Our social and intellectual structure operates as if there was no place for such testimony, yet it is this testimony that attracted me from the beginning, in the work of Marc AJ Fortier. Not that undermines or opposes our new realities, making us fear a regression to previous states or at least different, but rather that it forces our eyes to look at these realities. Iconography, combined with an occupation based on knowledge and demanding control of pictorial and sculptural art, seems to ignore the impact of formal concepts underlying modern art and renders, in fact, this production even more suspicious.

Fortier's work does not stop at the surface of the material: it also questions the support of the work, whether canvas, wood or earth. Marc Fortier AJ disarticulates frame and matter, "deconstructed" to better take ownership. In his painting, he reconstructs for each of his paintings, an asymmetrical frame, thus breaking with the stability, the apparent immutability of support. This work of "deconstruction" of the frame reinforces the ironic questioning our attitudes and acts as a metaphor for real. Nothing is perfect to the point that it warping, no bias: the things of everyday life move to the rhythm of their players and thus will support, supervision of these things. Fortier's approach leads us to reflect on the action and presentation, their appearances.

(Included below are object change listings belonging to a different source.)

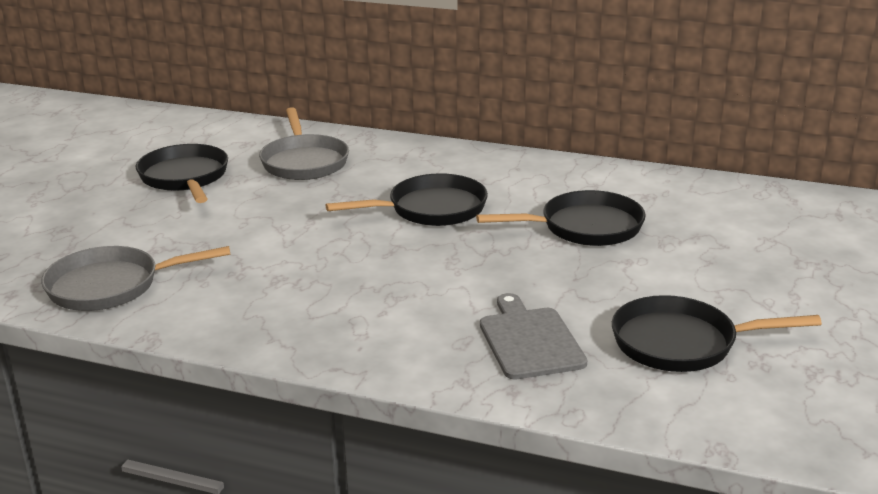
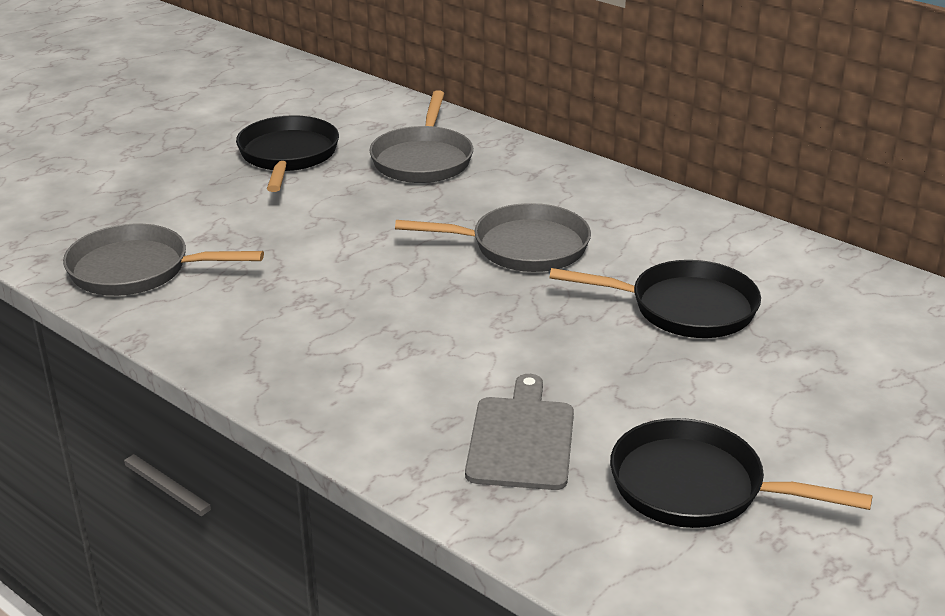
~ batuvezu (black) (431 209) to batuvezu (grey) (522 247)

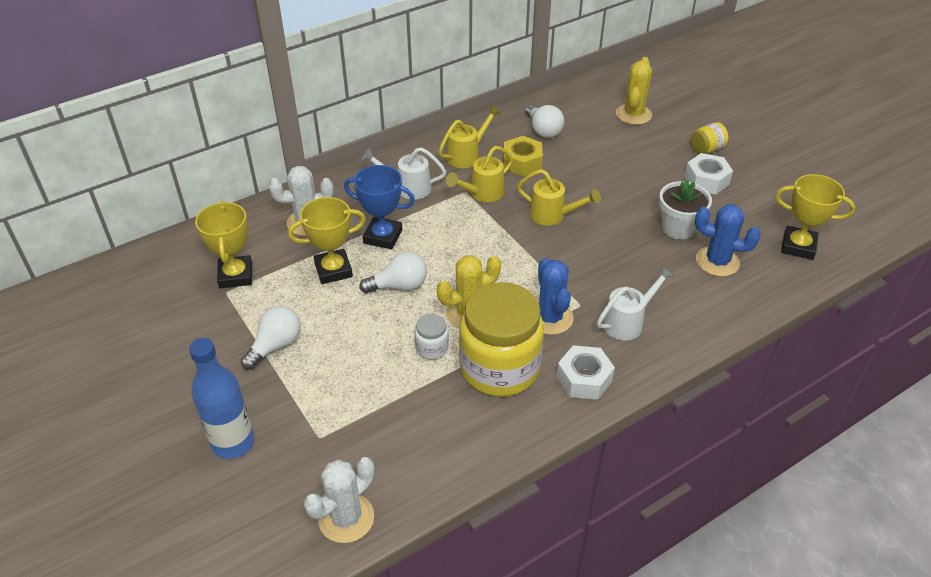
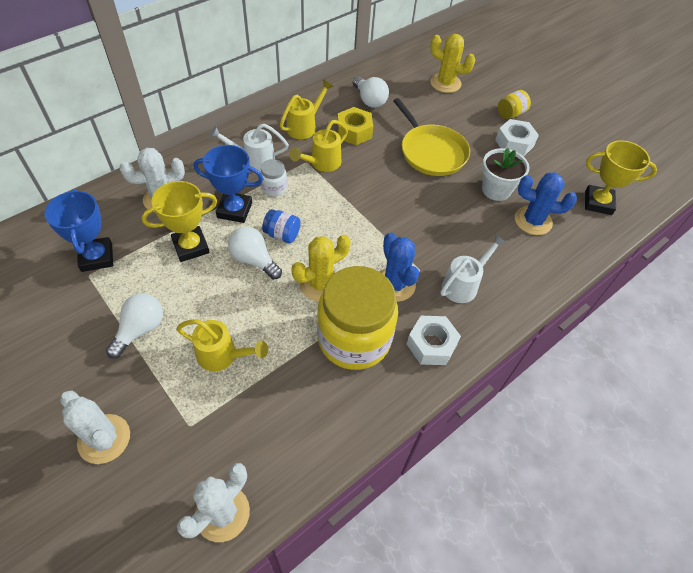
+ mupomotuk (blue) (282 234)
+ batuvezu (yellow) (431 152)
~ mupomotuk (white) (432 348) to (274 188)
~ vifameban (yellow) (552 215) to (222 355)
~ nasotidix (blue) (233 442) to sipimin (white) (104 439)
~ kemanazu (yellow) (236 275) to kemanazu (blue) (97 257)
~ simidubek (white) (399 286) = (254 260) 120 degrees counterclockwise
~ sipimin (yellow) (633 114) = (445 83) 75 degrees counterclockwise

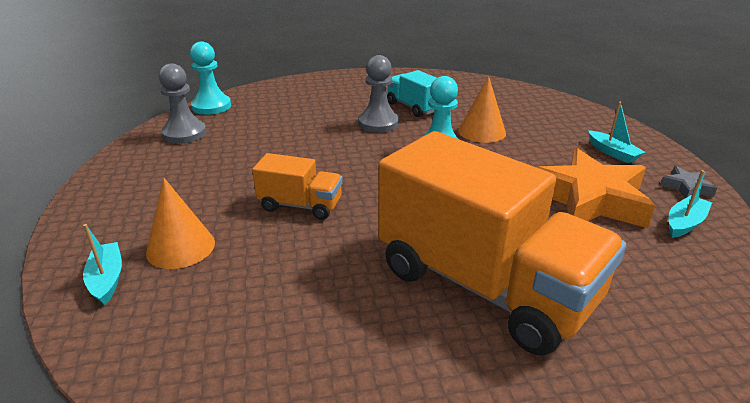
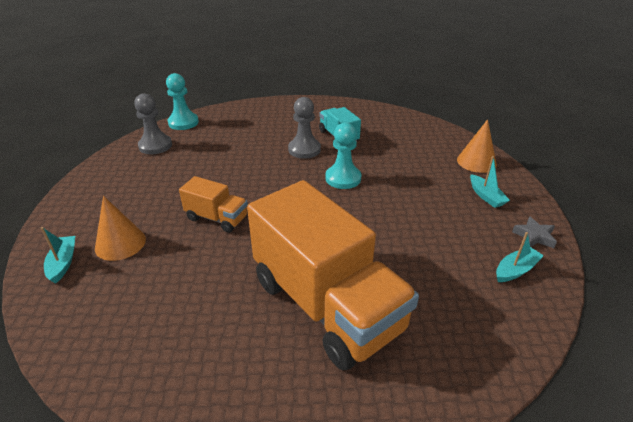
- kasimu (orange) (589 199)
~ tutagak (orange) (482 131) to (476 162)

Text by Marie-Andrée Brière, art historian and museum expert

Résumé

Official Sculptor of Hockey Club Montreal Canadiens

Born in Montreal, Quebec, Canada, April 19, 1961. Eldest of three children, a lawyer by profession and father a writer and mother teaching drama. Studied at the Collège Bourget in Rigaud and Jean-de-Brébeuf Montréal.Voyage in Central America in 1979 for two months. Resides in Canmore, Alberta Province, 1983-1985. Resides in Vancouver, Province of British Columbia, 1986-1990. Self-taught artist since 1986. Collaborates in the manufacture of wall Pavilion British Columbia as well as the Canada Pavilion at the Universal Exhibition in Vancouver in 1986. Won the "Palme Bronze" and exhibited his work at the Biennale de Paris, Grand Palais des Champs-Élysées, Paris, France, in 1993. Various exhibitions Solos and groups in private galleries, art centers and museums in Canada and the United States since 1986.